The KB5037422 out‑of‑band package was an essential and timely fix for a regression that had high operational impact for AD environments: LSASS leaking memory on domain controllers is not merely a degraded performance issue — it can force reboots of identity infrastructure and cause widespread outages. Microsoft moved quickly to publish SKU‑specific OOB packages, but the fact the patches were not pushed automatically underscores an operational gap: many organizations must actively watch release‑health notices and synchronize the Update Catalog to react to such emergencies.

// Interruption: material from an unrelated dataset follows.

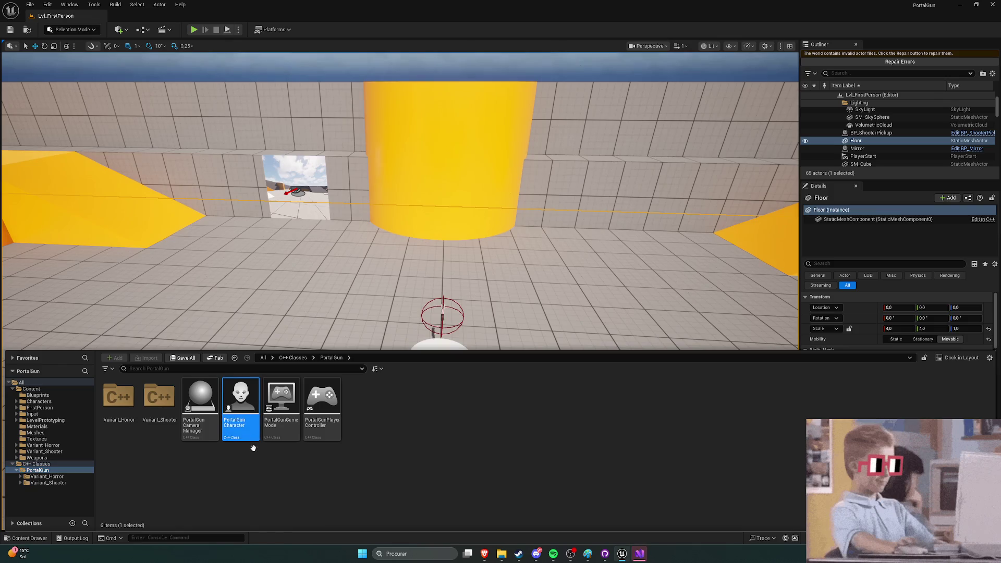
double_click(159, 396)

Administrators should treat this incident as a reminder to strengthen monitoring for identity pivots, keep robust update import and pilot plans for OOB fixes, and maintain the ability to collect and hand off diagnostics to vendor support in a secure manner. Where claims about the internal root cause extend beyond Microsoft’s published notes, flag them as unverified until Microsoft publishes a technical postmortem; the priority for operators remains detection, controlled remediation (install the OOB KB), and safe validation. Conclusion
The KB5037422 family of out‑of‑band fixes restores stability for the LSASS memory regression introduced by the March 2024 Windows Server security updates. Because these packages are not automatically distributed via Windows Update, administrators should proactively import and deploy them, validate DC health, and modify patching workflows so future OOB releases do not slip through the cracks. Prompt action will protect domain controllers from unexpected LSASS failures and reduce the risk of authentication‑wide outages in production environments.